I don’t get gravel bikes. The fat tyres make sense, the one-by drivetrains and dinnerplate sized gears I understand – but the drop handle bars, road bike geometry and lack of any suspension seem like an obstinate exercise in refusing to admit that MTBs sometimes are just the best tool for the job. I watched an online video posted by a road cycling network a couple of years ago comparing road bikes, gravel bikes and hardtails over the same stretch of the Paris-Roubaix cobbles – rather embarrassingly the MTB won by a mile. This stuck with me and so, when I decided that I needed to get out of the house, that I wanted to feel the thrill of a ride but no longer on a B-road amongst the cars and cattle trucks a mountain bike seemed obvious.
I had gained 10 kgs whilst pondering my options which made an e-MTB the preferred starting place – it would mean I could actually get out somewhere over the horizon without worrying that I will have to get off and push most of the way. It would mean I can actually get up a few hills to somewhere interesting, it would buy me time to enjoy myself while learning new skills. It has at least convinced me (and my wife) that I won’t just be consigned to flat tracks and tow paths and that calories will be burned after all.

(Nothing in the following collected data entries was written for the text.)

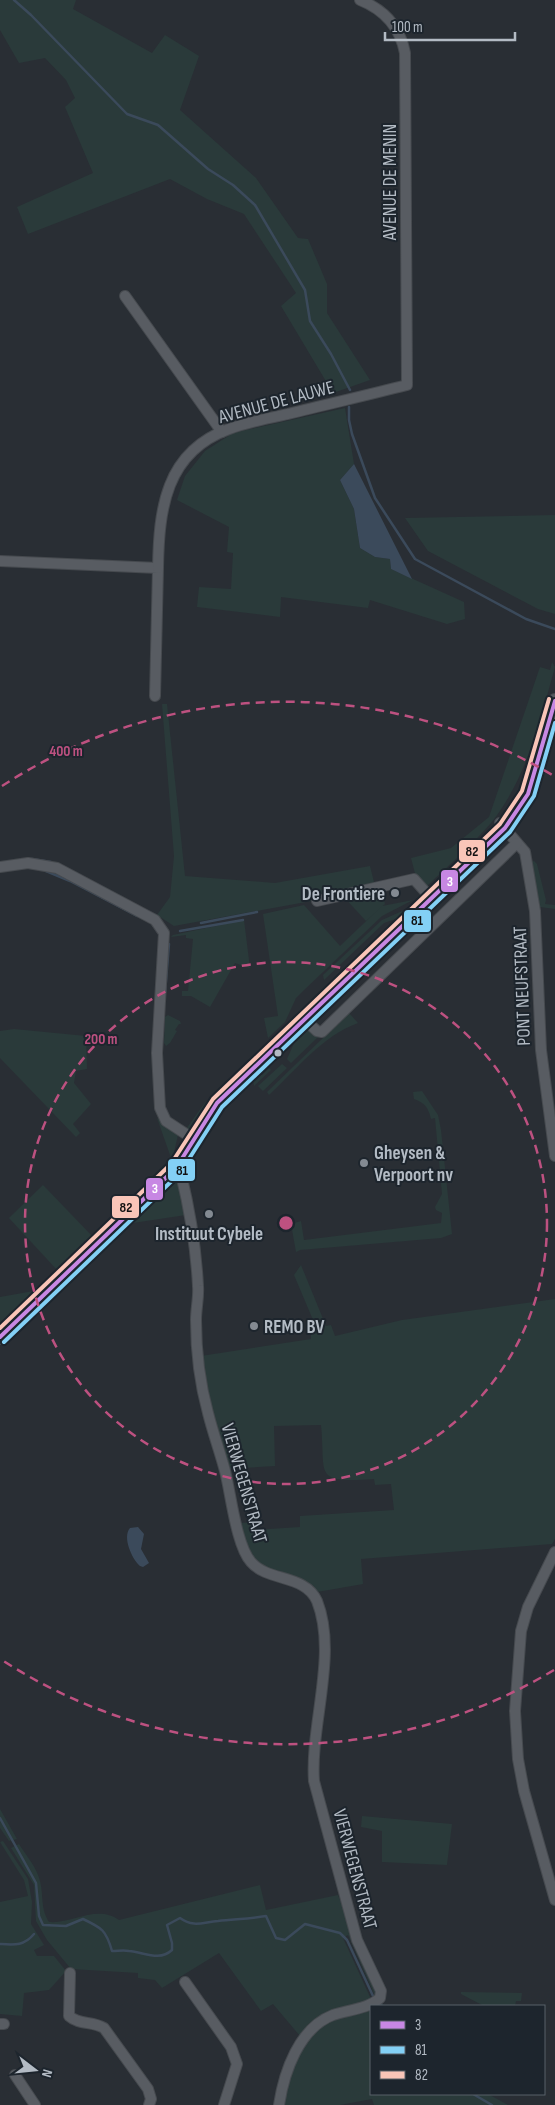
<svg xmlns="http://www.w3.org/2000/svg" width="555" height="2105" font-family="'Sofia Sans Condensed',sans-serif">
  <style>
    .green { fill: #2a3a3a }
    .water { fill: #3b4a5b }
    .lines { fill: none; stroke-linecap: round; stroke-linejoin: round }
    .stream { stroke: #3b4a5b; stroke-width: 2.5 }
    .street-casing { stroke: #464a4f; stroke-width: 12 }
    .secondary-casing { stroke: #464a4f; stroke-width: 16 }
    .street { stroke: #585c62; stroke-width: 10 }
    .secondary { stroke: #575b60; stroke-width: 14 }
    .bus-1-casing { stroke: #1d252d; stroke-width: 8 }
    .bus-2-casing { stroke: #1d252d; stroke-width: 8 }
    .bus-3-casing { stroke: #1d252d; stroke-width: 8 }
    .bus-1 { stroke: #c787e3; stroke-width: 4 }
    .bus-2 { stroke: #83d0f5; stroke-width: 4 }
    .bus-3 { stroke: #f9c5b8; stroke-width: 4 }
    .ring { fill: none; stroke: #bd5180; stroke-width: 2.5; stroke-dasharray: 9 6 }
    .poi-dot { fill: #838a92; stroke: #1d252d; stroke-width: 2 }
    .bus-dot { fill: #b3bbc4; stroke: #1d252d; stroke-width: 2 }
    .labels { text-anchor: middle; stroke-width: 4; stroke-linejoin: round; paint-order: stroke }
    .street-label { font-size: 19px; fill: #b3bbc4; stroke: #1d252d }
    .poi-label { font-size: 19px; font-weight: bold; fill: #b3bbc4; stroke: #1d252d; text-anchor: start }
    .centre { fill: #bd5180; stroke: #1d252d; stroke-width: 2.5 }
    .ring-label { font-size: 15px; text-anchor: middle; font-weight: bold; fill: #bd5180; stroke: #1d252d; stroke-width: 4; stroke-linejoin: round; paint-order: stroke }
    .line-badge { stroke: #1d252d; stroke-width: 2 }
    .badge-label { font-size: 14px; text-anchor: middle; font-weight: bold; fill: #fff }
    .pale-badge-label { font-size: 14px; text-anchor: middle; font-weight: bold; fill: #111 }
  </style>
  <rect width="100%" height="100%" fill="#292e34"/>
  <g class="green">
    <polygon points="0,0 76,0 73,9 152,53 165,35 199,56 180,110 256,178 298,238 308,239 327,284 327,313 370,380 333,393 281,306 296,293 244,214 207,199 170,179 28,234 17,207 93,173 65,107 75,98 66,80 45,58 19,63 0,30"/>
    <polygon points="345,408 354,464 340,480 354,509 360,548 375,557 390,559 391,569 464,602 465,619 447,624 370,600 368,608 281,597 280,617 197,607 199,587 231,589 233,553 227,552 229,527 177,500 185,476 205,451 233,433"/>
    <polygon points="555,515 555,614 538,609 428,551 405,518"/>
    <path d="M552,662L555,667C540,720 527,778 491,823C471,846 447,867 425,888L416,877L411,858L451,848L489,817L540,667L550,670Z"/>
    <polygon points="162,704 167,704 185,876 275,883 370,866 375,886 317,900 174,926 157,915 170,897 174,856"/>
    <polygon points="534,861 537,864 546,900 545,904 555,905 555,909 540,907 530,862"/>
    <polygon points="381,888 385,904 366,921 343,896"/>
    <polygon points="422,895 422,899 404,916 384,923 324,980 323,975 382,920 409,908"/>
    <polygon points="413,900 382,916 303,991 296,998 285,1022 268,1038 264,1018 278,1016 263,914 304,905 340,946 382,906"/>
    <polygon points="244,920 250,968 235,963 210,1007 191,996 182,996 182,991 188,991 193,939 186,938 186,935 171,937 173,935"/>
    <path d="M349,1013L358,1023C322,1036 297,1069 269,1095L267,1092Z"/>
    <polygon points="168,1015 180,1021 181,1024 179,1024 175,1030 177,1031 170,1043 166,1046 164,1043 165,1017"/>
    <polygon points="14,1029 86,1036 87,1069 76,1071 74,1083 91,1104 73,1124 80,1133 76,1137 0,1058 0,1031"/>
    <polygon points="308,1029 318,1037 291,1063 287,1059 295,1041"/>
    <polygon points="266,1045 268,1046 198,1128 186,1129 204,1104"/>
    <polygon points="282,1064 287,1068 263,1091 258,1086"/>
    <polygon points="269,1068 271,1070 254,1086 252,1074 255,1072 262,1075"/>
    <path d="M422,1091L438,1115L441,1130L452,1234L441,1238L300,1250L296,1252L291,1224L301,1221L304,1240L441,1223L442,1213L436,1210L435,1207L442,1194L435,1118L431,1119C428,1107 425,1103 414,1099L413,1092Z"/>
    <polygon points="157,1118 178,1135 172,1161 170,1155"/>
    <polygon points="175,1182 179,1183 186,1215 133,1223"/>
    <polygon points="43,1185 93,1237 58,1271 9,1218"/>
    <path d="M301,1265L326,1326L331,1325L335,1336L402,1320L555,1299V1539L552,1544L361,1559L363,1584L317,1592L262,1568L247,1549L241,1523L253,1522L254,1530L300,1527V1516L394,1510L391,1484L375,1485L374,1479C312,1483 326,1476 321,1425L274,1426L275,1466L227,1469L211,1414L201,1356L311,1339V1332L316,1327L294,1275Z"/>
    <polygon points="39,1290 0,1327 0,1297"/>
    <polygon points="0,1809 17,1839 9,1841 0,1828"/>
    <polygon points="362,1816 452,1824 447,1865 382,1862 382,1831 361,1827"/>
    <polygon points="3,1841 28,1879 32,1902 31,1924 44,1945 34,1950 37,1956 54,1956 66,1971 49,1990 24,1993 22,2016 0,2014 0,1902 28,1896 24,1880 0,1842"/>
    <path d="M19,1844C25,1854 34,1864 38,1875C45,1892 39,1906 49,1922C72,1924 97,1904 119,1920L260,1885L266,1910L338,1895L377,1990L375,1996L348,1935L343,1938L371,1999L387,2006H371V2094H488L508,2105H374L372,2099L340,2105H283L300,2036L273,2004L261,2011L219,1953L162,1988L155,1980L138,1978V1973L71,1969L47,1940L36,1921L34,1885L11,1848Z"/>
    <polygon points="461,1992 522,1993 521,2001 516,2001 515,2006 484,2006 461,1994"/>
  </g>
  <g class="water">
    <polygon points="354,464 412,579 391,569 390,559 375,557 360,548 354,509 340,480"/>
    <path d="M138,1527L144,1534L141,1549L149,1563L143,1567L140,1566C132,1559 122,1537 130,1528Z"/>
  </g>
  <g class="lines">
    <g class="stream">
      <polyline points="14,0 31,15 127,114 158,125 208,169 233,185 255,205 305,290 310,321 331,354 350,390"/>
      <polyline points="349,407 349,420 352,434 375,498 415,559 526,619 555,629"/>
      <polyline points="32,859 51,862"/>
      <polyline points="46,871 70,881 137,916"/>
      <polyline points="201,923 257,912"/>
      <polyline points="180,931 243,920"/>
      <polyline points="165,993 169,944"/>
      <path d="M0,1818L36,1883L39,1916L43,1925L66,1926L83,1919C102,1928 106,1930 112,1951C118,1951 124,1950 129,1951C144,1952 159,1962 172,1950V1943L167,1925L180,1918C194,1928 203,1922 218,1921C234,1919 249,1919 266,1916L276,1938L285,1940L305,1924L340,1933L347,1940L373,1996"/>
      <path d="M0,1944C15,1945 24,1946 34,1934"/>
      <polyline points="381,2005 382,2006"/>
      <polyline points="473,2094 492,2105"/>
    </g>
    <defs>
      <g id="street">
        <polyline points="125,296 222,432"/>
        <polyline points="0,561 158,568 155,696"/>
        <path d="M158,568C159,510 165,452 229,429C248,422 269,418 288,414C328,404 368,395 407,385L405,53C400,27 385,10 360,0"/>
        <polyline points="500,823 525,852 535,911 541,1050 555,1156"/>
        <polyline points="0,867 28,863 57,868 155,920 164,933 157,1053 160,1108 166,1121 195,1140"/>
        <polyline points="317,901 414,879 430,897"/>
        <polyline points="303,1018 317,1031 322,1032 517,843"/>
        <path d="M176,1168L181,1174C190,1211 196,1247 198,1286C199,1297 196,1308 196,1320C196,1351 200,1384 208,1413C213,1433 220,1452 225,1471C231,1494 236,1545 251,1562C268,1582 305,1574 317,1601C338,1654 310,1725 314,1781L357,1940L381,1991L380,1998C368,2009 348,2010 333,2015C299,2028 284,2072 279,2105"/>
        <polyline points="555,1552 528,1607 521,1631 515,1711 518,1759 524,1791 555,1900"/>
        <path d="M70,1973L69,2016C79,2025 92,2021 104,2028L148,2089L151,2099L149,2105"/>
        <polyline points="185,1982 231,2047 237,2064 224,2105"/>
        <polyline points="0,2024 4,2024"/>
        <polyline points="15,2075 35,2105"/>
      </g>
      <g id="secondary">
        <polyline points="176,1168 217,1103 239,1081 479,851 505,828 528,794 555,701"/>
        <polyline points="0,1337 182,1163"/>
      </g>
    </defs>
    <use href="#street" class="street-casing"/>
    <use href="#secondary" class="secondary-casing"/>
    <use href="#street" class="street"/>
    <use href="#secondary" class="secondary"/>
    <defs>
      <polyline id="bus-1" points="0,1337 176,1168 217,1103 505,828 528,794 555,701"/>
      <polyline id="bus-2" points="4,1342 180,1173 222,1107 510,832 534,796 555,723"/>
      <polyline id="bus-3" points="0,1328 171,1164 213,1099 500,824 522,791 549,699"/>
    </defs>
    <use href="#bus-1" class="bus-1-casing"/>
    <use href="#bus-2" class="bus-2-casing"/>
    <use href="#bus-3" class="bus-3-casing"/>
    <use href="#bus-1" class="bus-1"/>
    <use href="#bus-2" class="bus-2"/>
    <use href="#bus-3" class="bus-3"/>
  </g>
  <g class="ring">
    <circle cx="286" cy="1223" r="261"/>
    <path d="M554 1670A521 521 0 0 1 2 1660M2 786A521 521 0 0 1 554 776"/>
  </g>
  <g class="poi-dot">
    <circle cx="395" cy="893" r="5"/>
    <circle cx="364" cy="1163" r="5"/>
    <circle cx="209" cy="1214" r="5"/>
    <circle cx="254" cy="1326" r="5"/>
  </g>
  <circle class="bus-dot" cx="278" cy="1053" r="4.5"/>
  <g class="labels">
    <g class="street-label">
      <text transform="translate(389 182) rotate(-90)" y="7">AVENUE DE MENIN</text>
      <text transform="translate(276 401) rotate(-15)" y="7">AVENUE DE LAUWE</text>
      <text transform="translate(521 986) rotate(-92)" y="7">PONT NEUFSTRAAT</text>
      <text transform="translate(245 1483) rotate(74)" y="7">VIERWEGENSTRAAT</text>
      <text transform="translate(356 1869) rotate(75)" y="7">VIERWEGENSTRAAT</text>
    </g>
    <g class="poi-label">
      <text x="385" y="900" text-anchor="end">De Frontiere</text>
      <text x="374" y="1159">Gheysen &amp;<tspan x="374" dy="22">Verpoort nv</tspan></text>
      <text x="209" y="1240" text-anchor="middle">Instituut Cybele</text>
      <text x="264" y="1333">REMO BV</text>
    </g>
  </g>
  <circle cx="286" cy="1223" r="8" class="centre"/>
  <g class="ring-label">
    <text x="66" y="756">400 m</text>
    <text x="101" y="1044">200 m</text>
  </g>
  <g class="line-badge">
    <rect x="458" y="839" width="28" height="24" rx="5" fill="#f9c5b8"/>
    <rect x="440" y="869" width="19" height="24" rx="5" fill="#c787e3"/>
    <rect x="403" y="909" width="29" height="24" rx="5" fill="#83d0f5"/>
    <rect x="167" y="1158" width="29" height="24" rx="5" fill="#83d0f5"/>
    <rect x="145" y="1177" width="19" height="24" rx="5" fill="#c787e3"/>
    <rect x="111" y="1195" width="29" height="24" rx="5" fill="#f9c5b8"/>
  </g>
  <g class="badge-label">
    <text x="450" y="886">3</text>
    <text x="155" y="1193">3</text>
  </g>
  <g class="pale-badge-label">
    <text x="472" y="856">82</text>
    <text x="417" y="925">81</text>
    <text x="182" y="1175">81</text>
    <text x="126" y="1212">82</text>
  </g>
  <rect x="370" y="2005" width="175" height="90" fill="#1d252d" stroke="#596169"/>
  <rect x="380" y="2021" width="25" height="8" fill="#c787e3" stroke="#596169"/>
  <text x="415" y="2030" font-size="15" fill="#b3bbc4">3</text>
  <rect x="380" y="2046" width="25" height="8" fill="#83d0f5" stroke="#596169"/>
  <text x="415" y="2055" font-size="15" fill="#b3bbc4">81</text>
  <rect x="380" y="2071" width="25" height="8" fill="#f9c5b8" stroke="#596169"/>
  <text x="415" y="2080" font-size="15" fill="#b3bbc4">82</text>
  <g transform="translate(35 2070) rotate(106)" stroke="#1d252d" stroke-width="4" paint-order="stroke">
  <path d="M0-4L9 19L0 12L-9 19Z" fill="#b3bbc4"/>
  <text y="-8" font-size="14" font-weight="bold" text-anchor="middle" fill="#b3bbc4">N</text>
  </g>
  <path d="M385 32v8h130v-8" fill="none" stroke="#b3bbc4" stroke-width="2.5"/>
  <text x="392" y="32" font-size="15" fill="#b3bbc4" stroke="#1d252d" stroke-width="4" paint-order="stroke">100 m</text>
</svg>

On a deeper level making the decision to go electric has been an existentially significant turning point – it is an admission of weakness, a self-recognition that I am in decline, past my best and will never be as I once was. This has been both soul achingly disappointing but also liberating. Having looked at myself in the mirror and concluded the Lycra has to go…I find myself with butterflies of excitement at the thought of what awaits. Baggy shorts and tees, trainers, no clips, beanies and best of all muddy, rutted nature – the smell of freshly broken mud, moss and petrichor mists.

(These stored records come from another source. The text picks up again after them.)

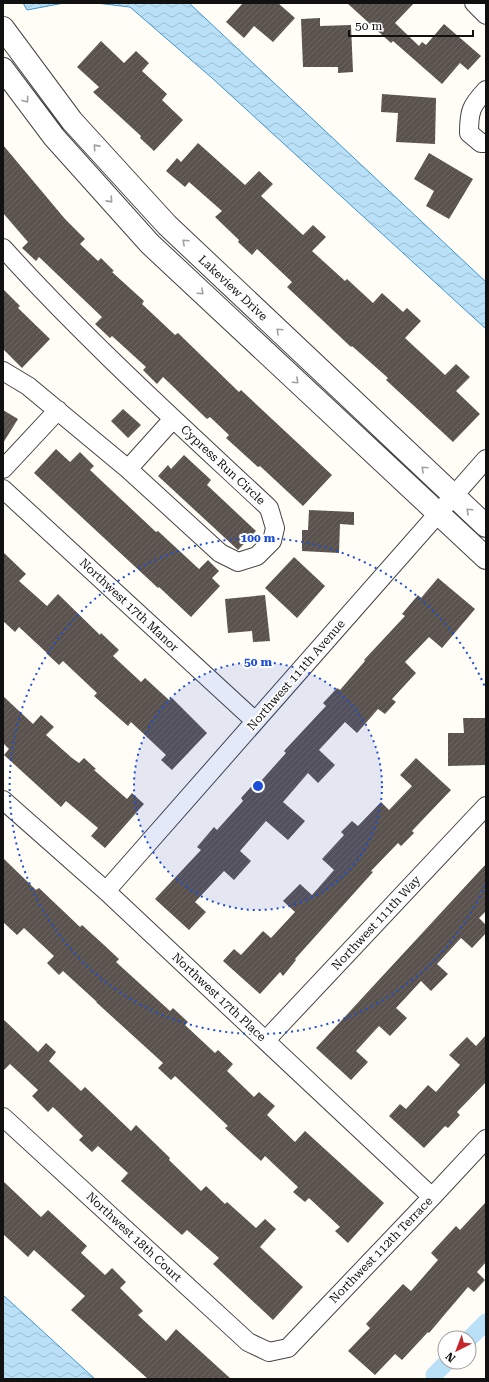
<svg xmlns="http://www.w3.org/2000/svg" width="489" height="1382" viewBox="0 0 489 1382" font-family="'Roboto Serif',serif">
<defs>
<pattern id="water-waves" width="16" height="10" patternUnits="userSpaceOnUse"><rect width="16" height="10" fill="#b9e0f7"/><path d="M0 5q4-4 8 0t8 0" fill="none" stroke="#9ebfd3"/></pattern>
<pattern id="building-hatch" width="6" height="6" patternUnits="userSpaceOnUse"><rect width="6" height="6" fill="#5a524d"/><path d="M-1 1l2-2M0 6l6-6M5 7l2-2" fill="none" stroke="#6d6662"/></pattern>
</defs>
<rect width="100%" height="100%" fill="#fffdf5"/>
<path fill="url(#water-waves)" stroke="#3f96cf" d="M23,3H64L27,10Z
M96,3H189L486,282V329L212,78L130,7Z
M3,1295L95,1379H3Z"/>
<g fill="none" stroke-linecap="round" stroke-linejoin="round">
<path stroke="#b9e0f7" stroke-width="17" d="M469,1339L486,1322
M434,1375L447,1362"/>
</g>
<path fill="url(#building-hatch)" d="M243,3H278L295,18L273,42L254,26L244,38L226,22Z
M347,3H414L395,23L419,46L422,42L426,45L444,24L481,56L468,70L460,63L442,84L393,41L391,43Z
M320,18V26L351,25L353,72L338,73V67H303L301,19Z
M101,41L124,63L136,51L149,63L142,71L167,94L162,100L183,120L154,151L140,138L141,136L93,92L99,87L77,67Z
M382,94L436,98L435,144L396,142L398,113L381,112Z
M198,143L245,185L259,171L273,184L261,196L303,235L313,225L326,237L312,251L345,281L347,279L373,303L382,293L403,312L407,308L421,321L405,338L445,375L456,364L470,377L456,391L480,414L453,442L386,380L388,378L352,346L351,347L287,287L292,282L257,249L252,255L238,242L239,240L215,217L222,211L189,182L185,187L166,171L177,158L181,162Z
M3,145L65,219L85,239L80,244L98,261L101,258L114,271L112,272L144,301L142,304L175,335L178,333L239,392L241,390L332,475L303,506L260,466L258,467L226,438L229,435L210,417L207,419L163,377L157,384L143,370L146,367L112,336L110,338L95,324L102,317L39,257L36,261L22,248L28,242L3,213Z
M429,153L473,179L449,219L426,206L434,191L414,179Z
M3,289L20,306L18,308L50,339L22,368L3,349Z
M123,409L141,425L128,438L111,421Z
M3,410L18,419L3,443Z
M56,449L70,462L80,452L94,466L90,470L156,532L158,531L199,569L208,560L219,571L212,578L220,586L191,617L159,587L158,588L34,473Z
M184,455L211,480L207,485L256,531L238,550L158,476L168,465L171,469Z
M309,510L354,512V525L340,524L339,553L302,551V530H308Z
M3,552L26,574L19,581L47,606L58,594L100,635L101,633L119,650L113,656L141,682L145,678L169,700L172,698L207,733L172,770L161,760L166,755L131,722L128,726L94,696L97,693L63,661L59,665L46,653H47L19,627L15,632L3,621Z
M294,557L325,586L297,618L265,588Z
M438,578L475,609L442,648L429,637L405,662L416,673L392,699L396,702L385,714L378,709L357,733L345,722L319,750L335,765L318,783L308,773L283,802L305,821L288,840L266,821L240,851L251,861L234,880L224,871L195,902L206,912L189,930L155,899L201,850L197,847L214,827L217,830L243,801L241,798L258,779L261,781L286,753L284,751L326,706L323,703L337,688L340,690L365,661L364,660L405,616L402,614L418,595L421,598Z
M265,595L270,641L253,642L252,631L228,633L225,599Z
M3,696L33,724L41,715L54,727L46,735L72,758L79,763L84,758L96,769L94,770L127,799L132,793L144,804L105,848L91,836L98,828L66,801L61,807L4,755L9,749L3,743Z
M463,718H486V765L448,766V733H464Z
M416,758L451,790L412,831L414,833L401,846L398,843L371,871L373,872L295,959L296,960L283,976L280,972L260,994L223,961L234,949L241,955L263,931L271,938L295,912L283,901L300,884L312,895L334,870L322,859L344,835L341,832L352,821L358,826L381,802L389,810L412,786L400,775Z
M3,858L36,890L39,888L80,927L82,925L104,945L119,959L116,962L170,1011L173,1008L188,1022L185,1025L215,1053L218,1050L233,1064L227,1071L254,1097L259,1092L275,1106L267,1115L295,1142L305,1131L384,1203L348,1243L335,1231L340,1227L309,1198L305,1202L293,1192L298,1187L265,1156L261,1161L225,1128L228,1126L175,1076L171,1080L158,1068L163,1063L96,1002H97L63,971L59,975L47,963L54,956L24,928L17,935L3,922Z
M486,864V911L479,918L486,925V933L472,948L461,938L437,964L448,974L431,991L421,981L396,1008L407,1018L390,1036L379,1026L356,1051L368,1062L351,1080L316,1048Z
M3,1019L38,1052L46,1043L56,1052L49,1061L81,1091L85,1087L131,1131L136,1125L170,1158L169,1160L201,1191L206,1186L225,1204L227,1202L256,1228L265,1219L276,1229L260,1247L303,1287L273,1320L213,1264L219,1258L187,1230L182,1235L121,1181L128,1173L98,1146L92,1152L79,1140L83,1136L53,1107L48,1112L32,1096L38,1090L10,1064L3,1071Z
M486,1035V1082L457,1112L460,1115L448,1128L445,1126L424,1148L389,1116L400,1104L406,1109L428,1085L436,1092L460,1065L449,1055L467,1037L476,1046Z
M3,1181L41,1217L48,1210L87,1246L81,1253L105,1275L112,1268L126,1282L120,1288L143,1311L138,1315L166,1341L176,1329L231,1379H148L71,1310L85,1296L34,1250L28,1257L3,1234Z
M486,1202V1262L477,1272L485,1280L474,1292L468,1287L429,1333L428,1332L402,1360L395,1354L375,1375L348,1351L370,1328L366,1324L403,1284L411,1291L438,1260L431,1253L456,1226L460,1230Z"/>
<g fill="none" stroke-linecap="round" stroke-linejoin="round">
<defs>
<path id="minor" d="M474,3L486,15
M486,90C471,106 469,111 469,133L481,143H486
M3,248C86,340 178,423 269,508L275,528L272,541L257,556L238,562L220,553L128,469L28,386L3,371
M3,469L58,410
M128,469L173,419
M3,489L255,721
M3,800L106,891L432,1197
M106,891L486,459
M266,1040L486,806
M3,1117L248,1342L269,1352L288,1348L432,1197L486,1139"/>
<path id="tertiary" d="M3,28L72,121L167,225L486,526
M3,69L54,137L150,244L486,558"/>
</defs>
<use href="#minor" stroke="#444" stroke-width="20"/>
<use href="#tertiary" stroke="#444" stroke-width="24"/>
<use href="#minor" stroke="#fff" stroke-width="18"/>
<use href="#tertiary" stroke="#fff" stroke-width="22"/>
</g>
<defs><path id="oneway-chevron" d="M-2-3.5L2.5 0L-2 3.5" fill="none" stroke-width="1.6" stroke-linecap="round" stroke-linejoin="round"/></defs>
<g stroke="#a0a0a0">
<use href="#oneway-chevron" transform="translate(26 100) rotate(54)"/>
<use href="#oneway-chevron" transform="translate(96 147) rotate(-132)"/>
<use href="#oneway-chevron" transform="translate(110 200) rotate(48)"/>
<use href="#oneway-chevron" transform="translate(185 242) rotate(-137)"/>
<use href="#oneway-chevron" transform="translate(201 292) rotate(43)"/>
<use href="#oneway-chevron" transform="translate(279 331) rotate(-137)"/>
<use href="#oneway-chevron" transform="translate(296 381) rotate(43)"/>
<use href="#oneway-chevron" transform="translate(424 469) rotate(-137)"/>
<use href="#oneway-chevron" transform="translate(469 511) rotate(-137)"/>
</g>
<circle cx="258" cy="786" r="124" fill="#1d4ed8" fill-opacity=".12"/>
<g fill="none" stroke="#1d4ed8" stroke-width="2" stroke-dasharray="2 4">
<circle cx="258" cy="786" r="124"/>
<path d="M485 885A248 248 0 1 1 485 687"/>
</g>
<g text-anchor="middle" stroke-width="4" stroke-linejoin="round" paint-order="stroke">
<g font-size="12" fill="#111" stroke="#fff">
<text transform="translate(233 288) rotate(43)" y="4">Lakeview Drive</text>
<text transform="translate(223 465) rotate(43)" y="4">Cypress Run Circle</text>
<text transform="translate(129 605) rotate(43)" y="4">Northwest 17th Manor</text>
<text transform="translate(296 675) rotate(-49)" y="4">Northwest 111th Avenue</text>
<text transform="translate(376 923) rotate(-47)" y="4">Northwest 111th Way</text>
<text transform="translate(219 997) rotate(43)" y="4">Northwest 17th Place</text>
<text transform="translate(134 1237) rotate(43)" y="4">Northwest 18th Court</text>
<text transform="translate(381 1250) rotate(-46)" y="4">Northwest 112th Terrace</text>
</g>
</g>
<circle cx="258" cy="786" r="6" fill="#1d4ed8" stroke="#fff" stroke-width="2"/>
<g font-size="12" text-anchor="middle" font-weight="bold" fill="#1d4ed8" stroke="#fff" stroke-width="4" stroke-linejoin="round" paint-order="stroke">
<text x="258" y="542">100 m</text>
<text x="258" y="666">50 m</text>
</g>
<rect width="489" height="1382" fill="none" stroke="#111111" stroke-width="8"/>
<g transform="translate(457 1350) rotate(222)"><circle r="19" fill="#ffffff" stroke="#a0a0a0"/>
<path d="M0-3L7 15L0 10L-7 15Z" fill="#c4262e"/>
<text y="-6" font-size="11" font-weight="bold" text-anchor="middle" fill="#111111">N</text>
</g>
<path d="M349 30v6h124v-6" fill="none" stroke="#111111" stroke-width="2"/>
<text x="355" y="30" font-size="12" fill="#111111" stroke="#ffffff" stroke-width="3" paint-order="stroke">50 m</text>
</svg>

The harder part is yet to come – how to actually ride a mountain bike? Where? With whom? Am I too old for this ‘gnarly and rad scene..’? What does most of this stuff mean? What are the rules of engagement? What even is a berm? I am using Singletrack Magazine as my gateway and am slowly immersing myself in the language, the issues, the tech, the fashion and, this weekend coming, my first ride. So far, so good, on the podcast I’m hearing voices I like, talking about issues I relate to (yes the marketing in the industry is awful, I want to keep both wheels rubber side down and ‘Bridleway Bimbles’ sound like just the thing for now!)
So wish me luck as I head out onto a new cycling adventure, I will try not to get in your way and hopefully will be catching up fast mainly thanks to Singletrack Magazine, a bucket load of enthusiasm and my trusty electric motor.